Plain-text document sources:

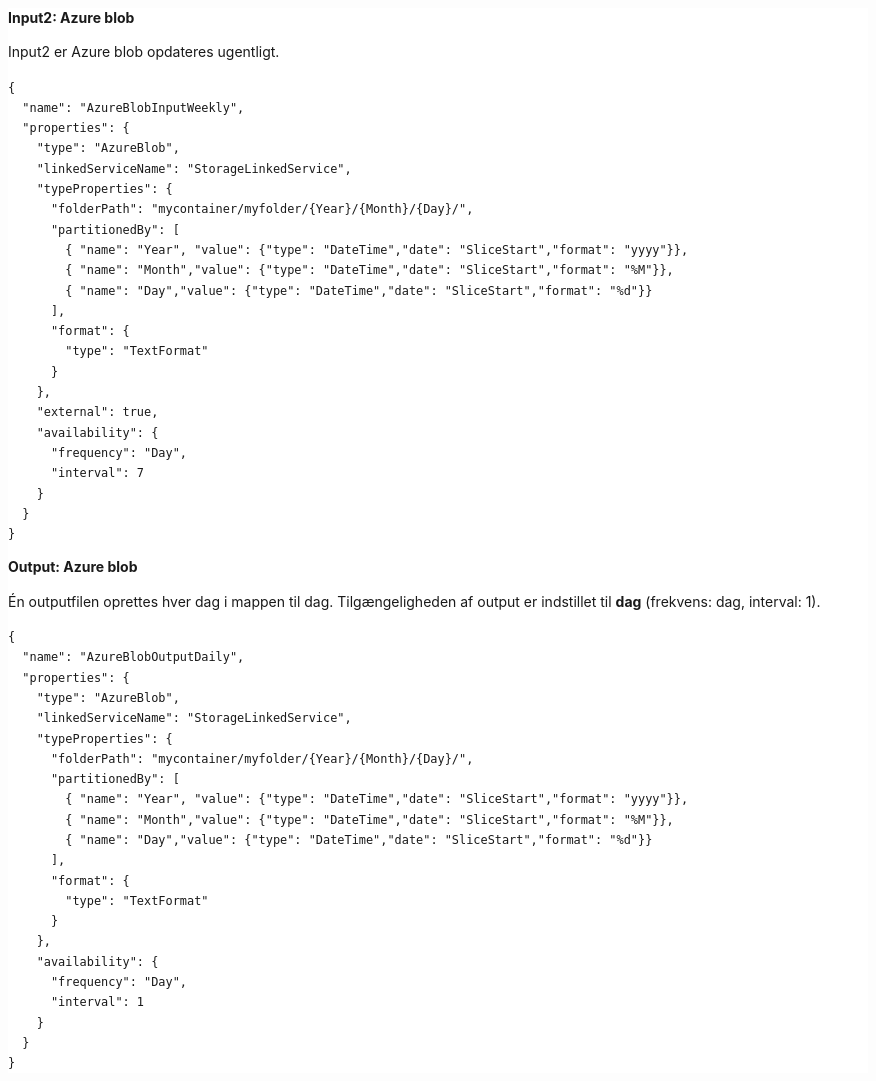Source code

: **Input2: Azure blob**

Input2 er Azure blob opdateres ugentligt.

    {
      "name": "AzureBlobInputWeekly",
      "properties": {
        "type": "AzureBlob",
        "linkedServiceName": "StorageLinkedService",
        "typeProperties": {
          "folderPath": "mycontainer/myfolder/{Year}/{Month}/{Day}/",
          "partitionedBy": [
            { "name": "Year", "value": {"type": "DateTime","date": "SliceStart","format": "yyyy"}},
            { "name": "Month","value": {"type": "DateTime","date": "SliceStart","format": "%M"}},
            { "name": "Day","value": {"type": "DateTime","date": "SliceStart","format": "%d"}}
          ],
          "format": {
            "type": "TextFormat"
          }
        },
        "external": true,
        "availability": {
          "frequency": "Day",
          "interval": 7
        }
      }
    }

**Output: Azure blob**

Én outputfilen oprettes hver dag i mappen til dag. Tilgængeligheden af output er indstillet til **dag** (frekvens: dag, interval: 1).

    {
      "name": "AzureBlobOutputDaily",
      "properties": {
        "type": "AzureBlob",
        "linkedServiceName": "StorageLinkedService",
        "typeProperties": {
          "folderPath": "mycontainer/myfolder/{Year}/{Month}/{Day}/",
          "partitionedBy": [
            { "name": "Year", "value": {"type": "DateTime","date": "SliceStart","format": "yyyy"}},
            { "name": "Month","value": {"type": "DateTime","date": "SliceStart","format": "%M"}},
            { "name": "Day","value": {"type": "DateTime","date": "SliceStart","format": "%d"}}
          ],
          "format": {
            "type": "TextFormat"
          }
        },
        "availability": {
          "frequency": "Day",
          "interval": 1
        }
      }
    }
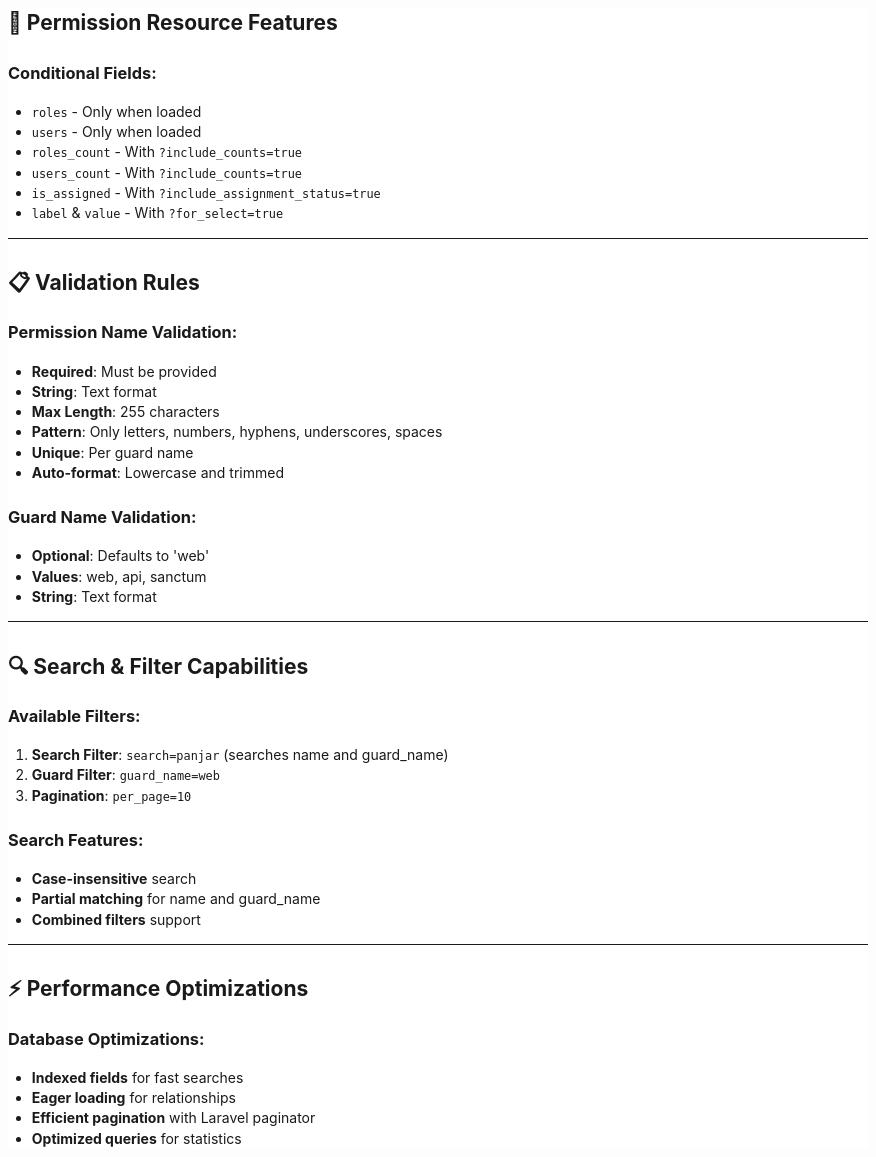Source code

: 
## 🚀 **Permission Resource Features**

### **Conditional Fields:**
- `roles` - Only when loaded
- `users` - Only when loaded  
- `roles_count` - With `?include_counts=true`
- `users_count` - With `?include_counts=true`
- `is_assigned` - With `?include_assignment_status=true`
- `label` & `value` - With `?for_select=true`

---

## 📋 **Validation Rules**

### **Permission Name Validation:**
- **Required**: Must be provided
- **String**: Text format
- **Max Length**: 255 characters
- **Pattern**: Only letters, numbers, hyphens, underscores, spaces
- **Unique**: Per guard name
- **Auto-format**: Lowercase and trimmed

### **Guard Name Validation:**
- **Optional**: Defaults to 'web'
- **Values**: web, api, sanctum
- **String**: Text format

---

## 🔍 **Search & Filter Capabilities**

### **Available Filters:**
1. **Search Filter**: `search=panjar` (searches name and guard_name)
2. **Guard Filter**: `guard_name=web`
3. **Pagination**: `per_page=10`

### **Search Features:**
- **Case-insensitive** search
- **Partial matching** for name and guard_name
- **Combined filters** support

---

## ⚡ **Performance Optimizations**

### **Database Optimizations:**
- **Indexed fields** for fast searches
- **Eager loading** for relationships
- **Efficient pagination** with Laravel paginator
- **Optimized queries** for statistics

> _Try it_: Reproduce the source text of every row above character for character. Leave the pictures out of your answer.

> _Answer box_:
Source code

: **Input2: Azure blob**

Input2 er Azure blob opdateres ugentligt.

    {
      "name": "AzureBlobInputWeekly",
      "properties": {
        "type": "AzureBlob",
        "linkedServiceName": "StorageLinkedService",
        "typeProperties": {
          "folderPath": "mycontainer/myfolder/{Year}/{Month}/{Day}/",
          "partitionedBy": [
            { "name": "Year", "value": {"type": "DateTime","date": "SliceStart","format": "yyyy"}},
            { "name": "Month","value": {"type": "DateTime","date": "SliceStart","format": "%M"}},
            { "name": "Day","value": {"type": "DateTime","date": "SliceStart","format": "%d"}}
          ],
          "format": {
            "type": "TextFormat"
          }
        },
        "external": true,
        "availability": {
          "frequency": "Day",
          "interval": 7
        }
      }
    }

**Output: Azure blob**

Én outputfilen oprettes hver dag i mappen til dag. Tilgængeligheden af output er indstillet til **dag** (frekvens: dag, interval: 1).

    {
      "name": "AzureBlobOutputDaily",
      "properties": {
        "type": "AzureBlob",
        "linkedServiceName": "StorageLinkedService",
        "typeProperties": {
          "folderPath": "mycontainer/myfolder/{Year}/{Month}/{Day}/",
          "partitionedBy": [
            { "name": "Year", "value": {"type": "DateTime","date": "SliceStart","format": "yyyy"}},
            { "name": "Month","value": {"type": "DateTime","date": "SliceStart","format": "%M"}},
            { "name": "Day","value": {"type": "DateTime","date": "SliceStart","format": "%d"}}
          ],
          "format": {
            "type": "TextFormat"
          }
        },
        "availability": {
          "frequency": "Day",
          "interval": 1
        }
      }
    }
Source code

: 
## 🚀 **Permission Resource Features**

### **Conditional Fields:**
- `roles` - Only when loaded
- `users` - Only when loaded  
- `roles_count` - With `?include_counts=true`
- `users_count` - With `?include_counts=true`
- `is_assigned` - With `?include_assignment_status=true`
- `label` & `value` - With `?for_select=true`

---

## 📋 **Validation Rules**

### **Permission Name Validation:**
- **Required**: Must be provided
- **String**: Text format
- **Max Length**: 255 characters
- **Pattern**: Only letters, numbers, hyphens, underscores, spaces
- **Unique**: Per guard name
- **Auto-format**: Lowercase and trimmed

### **Guard Name Validation:**
- **Optional**: Defaults to 'web'
- **Values**: web, api, sanctum
- **String**: Text format

---

## 🔍 **Search & Filter Capabilities**

### **Available Filters:**
1. **Search Filter**: `search=panjar` (searches name and guard_name)
2. **Guard Filter**: `guard_name=web`
3. **Pagination**: `per_page=10`

### **Search Features:**
- **Case-insensitive** search
- **Partial matching** for name and guard_name
- **Combined filters** support

---

## ⚡ **Performance Optimizations**

### **Database Optimizations:**
- **Indexed fields** for fast searches
- **Eager loading** for relationships
- **Efficient pagination** with Laravel paginator
- **Optimized queries** for statistics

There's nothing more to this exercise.